DIAL

Essais sur la production domestique, le capital humain et l’environnement dans les pays en développement

Thomas Thivillon

Novembre 2022

Université Paris-Dauphine

Sous la direction de Philippe De Vreyer

Dans les pays en développement, la production des biens et services essentiels à la vie, tels que les repas, l’eau, l’habillement, ou les soins aux personnes âgées, repose encore en grande partie sur l’économie domestique plutôt que sur l’économie de marché ou sur le secteur public. Ces activités contraignent l’utilisation du temps des ménages et des femmes en particulier. Elles sont aussi sources d’externalités négatives. Cette thèse étudie plusieurs dimensions de la production domestique ayant des effets importants sur la capacité des ménages à préserver leur santé et à investir dans l’éducation de leurs enfants.
Le premier chapitre évalue l’effet de la conversion des ménages de la cuisson au bois à la cuisson au gaz de pétrole liquéfié (GPL) sur la mortalité infantile au Pérou. Il exploite l’introduction séquentielle de subventions pour le GPL ciblant les ménages à faible revenu et compare les districts traités précocement aux districts traités tardivement, ou jamais traités, en utilisant une méthode de doubles-différences avec traitement échelonné dans le temps. L’analyse met en évidence une hausse de mortalité infantile de 15% à la suite du changement massif de combustible de cuisson induit par l’intervention, ce qui correspond à 6 600 décès infantiles supplémentaires entre 2010 et 2020. Elle montre aussi que cet effet inattendu s’explique probablement par le fait que le passage au GPL a conduit des ménages qui cuisinaient auparavant à l’extérieur à cuisiner plus fréquemment en intérieur, accroissant ainsi la part de leur temps passée dans des espaces clos, mal ventilés et pollués. Il en ressort que les interventions en matière d’accès à l’énergie pour la cuisson doivent accorder plus d’attention à leurs effets sur les comportements des ménages et à la ventilation des cuisines.
Le second chapitre étudie l’impact de la pollution de l’air sur le risque de contracter la maladie à coronavirus 2019 (COVID-19) à partir de données originales collectées au Burkina Faso, dans une population utilisant le bois comme source principale d’énergie.
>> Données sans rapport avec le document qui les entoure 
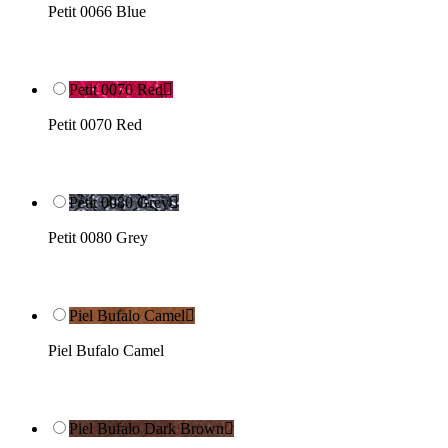
Petit 0066 Blue
Petit 0070 Red

Petit 0070 Red
Petit 0080 Grey

Petit 0080 Grey
Piel Bufalo Camel

Piel Bufalo Camel
Piel Bufalo Dark Brown
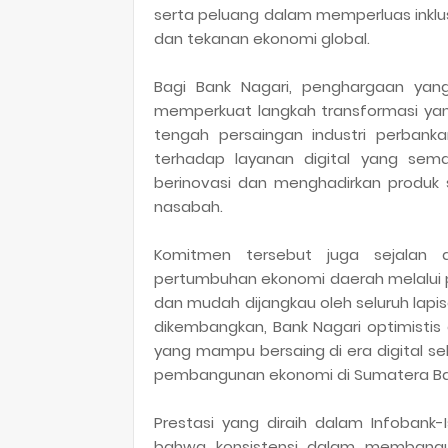
serta peluang dalam memperluas inklu
dan tekanan ekonomi global.
Bagi Bank Nagari, penghargaan yan
memperkuat langkah transformasi yang
tengah persaingan industri perban
terhadap layanan digital yang sema
berinovasi dan menghadirkan produk 
nasabah.
Komitmen tersebut juga sejalan
pertumbuhan ekonomi daerah melalui p
dan mudah dijangkau oleh seluruh lapi
dikembangkan, Bank Nagari optimisti
yang mampu bersaing di era digital s
pembangunan ekonomi di Sumatera Ba
Prestasi yang diraih dalam Infobank-I
bahwa konsistensi dalam membangun 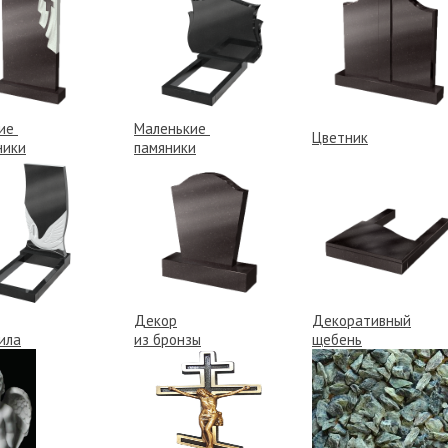
кие
Маленькие
Цветник
ники
памяники
Декор
Декоративный
ила
из бронзы
щебень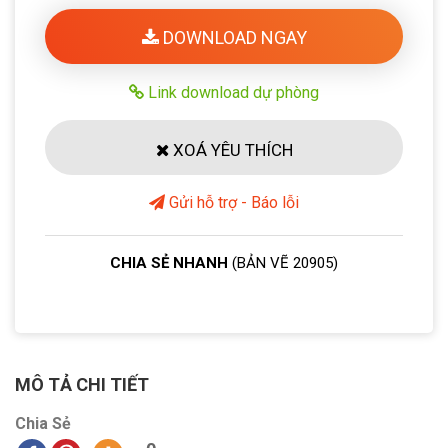
DOWNLOAD NGAY
Link download dự phòng
XOÁ YÊU THÍCH
Gửi hỗ trợ - Báo lỗi
CHIA SẺ NHANH
(BẢN VẼ 20905)
MÔ TẢ CHI TIẾT
Chia Sẻ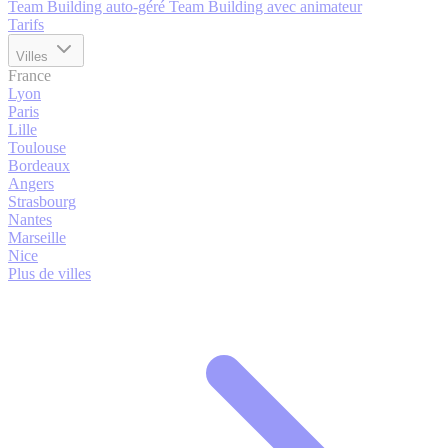
Team Building auto-géré
Team Building avec animateur
Tarifs
Villes
France
Lyon
Paris
Lille
Toulouse
Bordeaux
Angers
Strasbourg
Nantes
Marseille
Nice
Plus de villes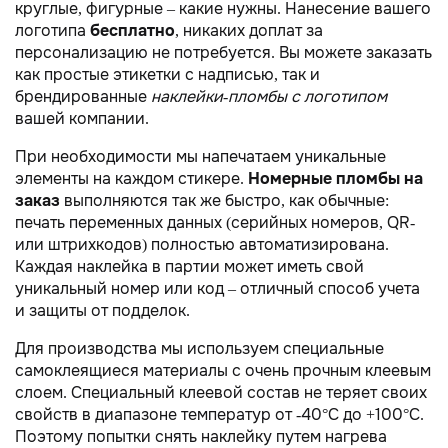
круглые, фигурные – какие нужны. Нанесение вашего
логотипа
бесплатно
, никаких доплат за
персонализацию не потребуется. Вы можете заказать
как простые этикетки с надписью, так и
брендированные
наклейки-пломбы с логотипом
вашей компании.
При необходимости мы напечатаем уникальные
элементы на каждом стикере.
Номерные пломбы на
заказ
выполняются так же быстро, как обычные:
печать переменных данных (серийных номеров, QR-
или штрихкодов) полностью автоматизирована.
Каждая наклейка в партии может иметь свой
уникальный номер или код – отличный способ учета
и защиты от подделок.
Для производства мы используем специальные
самоклеящиеся материалы с очень прочным клеевым
слоем. Специальный клеевой состав не теряет своих
свойств в диапазоне температур от -40°С до +100°С.
Поэтому попытки снять наклейку путем нагрева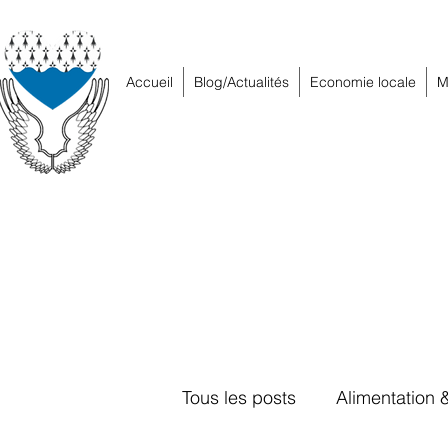
Accueil
Blog/Actualités
Economie locale
M
Tous les posts
Alimentation 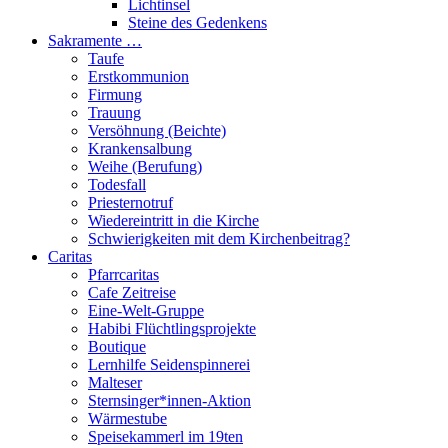
Lichtinsel
Steine des Gedenkens
Sakramente …
Taufe
Erstkommunion
Firmung
Trauung
Versöhnung (Beichte)
Krankensalbung
Weihe (Berufung)
Todesfall
Priesternotruf
Wiedereintritt in die Kirche
Schwierigkeiten mit dem Kirchenbeitrag?
Caritas
Pfarrcaritas
Cafe Zeitreise
Eine-Welt-Gruppe
Habibi Flüchtlingsprojekte
Boutique
Lernhilfe Seidenspinnerei
Malteser
Sternsinger*innen-Aktion
Wärmestube
Speisekammerl im 19ten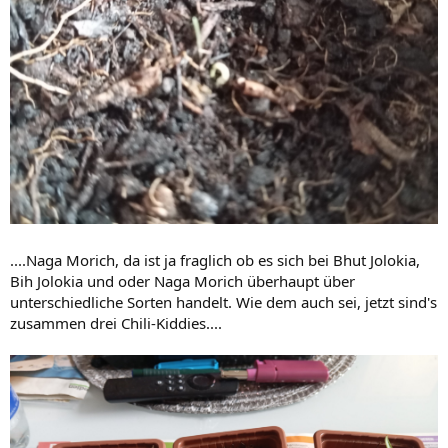
....Naga Morich, da ist ja fraglich ob es sich bei Bhut Jolokia,
Bih Jolokia und oder Naga Morich überhaupt über
unterschiedliche Sorten handelt. Wie dem auch sei, jetzt sind's
zusammen drei Chili-Kiddies....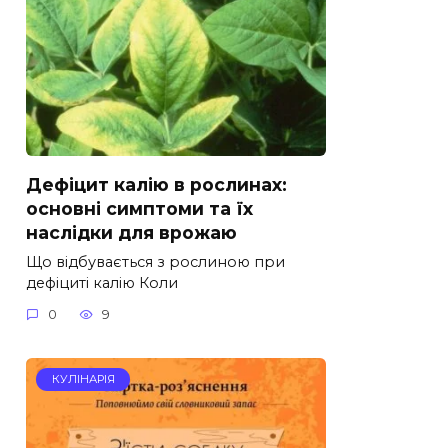
Дефіцит калію в рослинах:
основні симптоми та їх
наслідки для врожаю
Що відбувається з рослиною при
дефіциті калію Коли
0
9
КУЛІНАРІЯ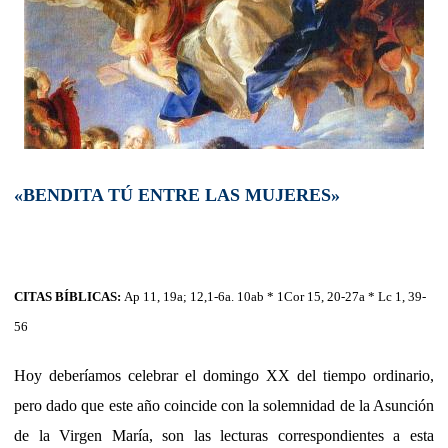
«BENDITA TÚ ENTRE LAS MUJERES»
CITAS BÍBLICAS:
Ap 11, 19a; 12,1-6a. 10ab * 1Cor 15, 20-27a * Lc 1, 39-
56
Hoy deberíamos celebrar el domingo XX del tiempo ordinario,
pero dado que este año coincide con la solemnidad de la Asunción
de la Virgen María, son las lecturas correspondientes a esta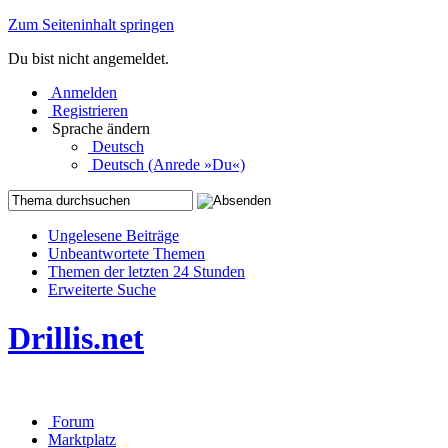
Zum Seiteninhalt springen
Du bist nicht angemeldet.
Anmelden
Registrieren
Sprache ändern
Deutsch
Deutsch (Anrede »Du«)
Ungelesene Beiträge
Unbeantwortete Themen
Themen der letzten 24 Stunden
Erweiterte Suche
Drillis.net
Forum
Marktplatz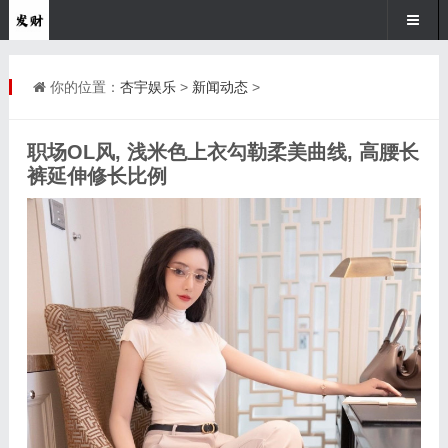
你的位置：
杏宇娱乐
>
新闻动态
>
职场OL风, 浅米色上衣勾勒柔美曲线, 高腰长
裤延伸修长比例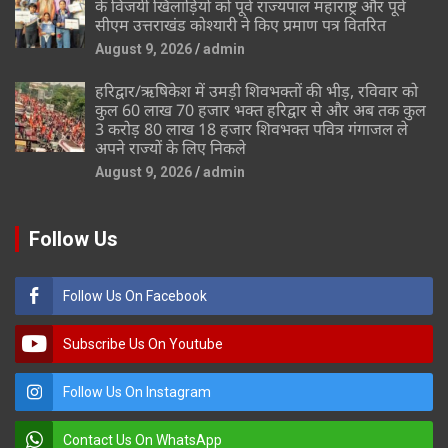
के विजयी खिलाड़ियों को पूर्व राज्यपाल महाराष्ट्र और पूर्व
सीएम उत्तराखंड कोश्यारी ने किए प्रमाण पत्र वितरित
August 9, 2026
admin
हरिद्वार/ऋषिकेश में उमड़ी शिवभक्तों की भीड़, रविवार को
कुल 60 लाख 70 हजार भक्त हरिद्वार से और अब तक कुल
3 करोड़ 80 लाख 18 हजार शिवभक्त पवित्र गंगाजल ले
अपने राज्यों के लिए निकले
August 9, 2026
admin
Follow Us
Follow Us On Facebook
Subscribe Us On Youtube
Follow Us On Instagram
Contact Us On WhatsApp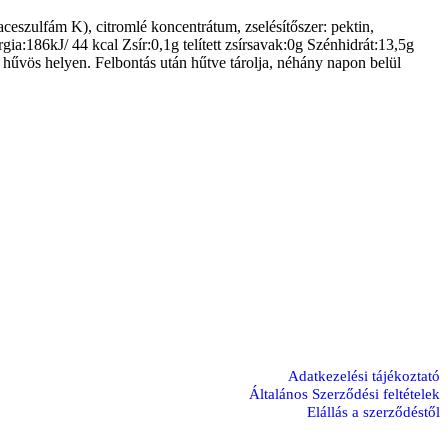
aceszulfám K), citromlé koncentrátum, zselésítőszer: pektin,
gia:186kJ/ 44 kcal Zsír:0,1g telített zsírsavak:0g Szénhidrát:13,5g
 hűvös helyen. Felbontás után hűtve tárolja, néhány napon belül
Adatkezelési tájékoztató
Általános Szerződési feltételek
Elállás a szerződéstől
Il identifie cet impact en utilisant une moyenne de la consommation de bois parmi les ménages du voisinage comme instrument de l’exposition aux particules fines de moins de 2,5 microns (PM2.5) des membres d’un ménage. Les données recueillies montrent que 12% des adultes avaient déjà été contaminés par le virus à l’origine de la COVID-19 dans la zone d’étude en juin 2021. L’exposition aux PM2.5 augmente considérablement le risque de contamination. Pour une personne soumise au niveau d’exposition moyen constaté dans l’échantillon, les résultats prédisent une hausse de 7,6 points de pourcentage du risque de contamination par rapport à un scénario sans pollution. Ces résultats suggèrent que la conversion des ménages à des sources d’énergie moins polluantes pourrait contribuer à ralentir la circulation de virus respiratoires tels que les coronavirus.
Le troisième chapitre de cette thèse laisse de côté les externalités environnementales de la production domestique pour s’intéresser à ses effets sur les inégalités liées au genre. Il aborde cette question sous l’angle du temps dédié aux soins aux personnes âgées dépendantes. Il utilise des données longitudinales pour évaluer l’effet de la co-résidence avec des personnes âgées sur le niveau d’instruction des jeunes filles au Sénégal. La stratégie empirique exploite les décès de personnes âgées survenant durant la période de l’étude dans un modèle de triples-différences avec effets fixes individuels. L’analyse montre que le niveau d’instruction acquis sur une période de 4 ans est supérieur de 23% chez les jeunes filles ayant été affectées par ce type de décès par rapport à celles qui n’ont pas été touchées par ce choc. Ce résultat appelle à une meilleure prise en compte par les politiques publiques du travail domestique des enfants, et en particulier des jeunes filles, afin de réduire les inégalités d’éducation entre filles et garçons.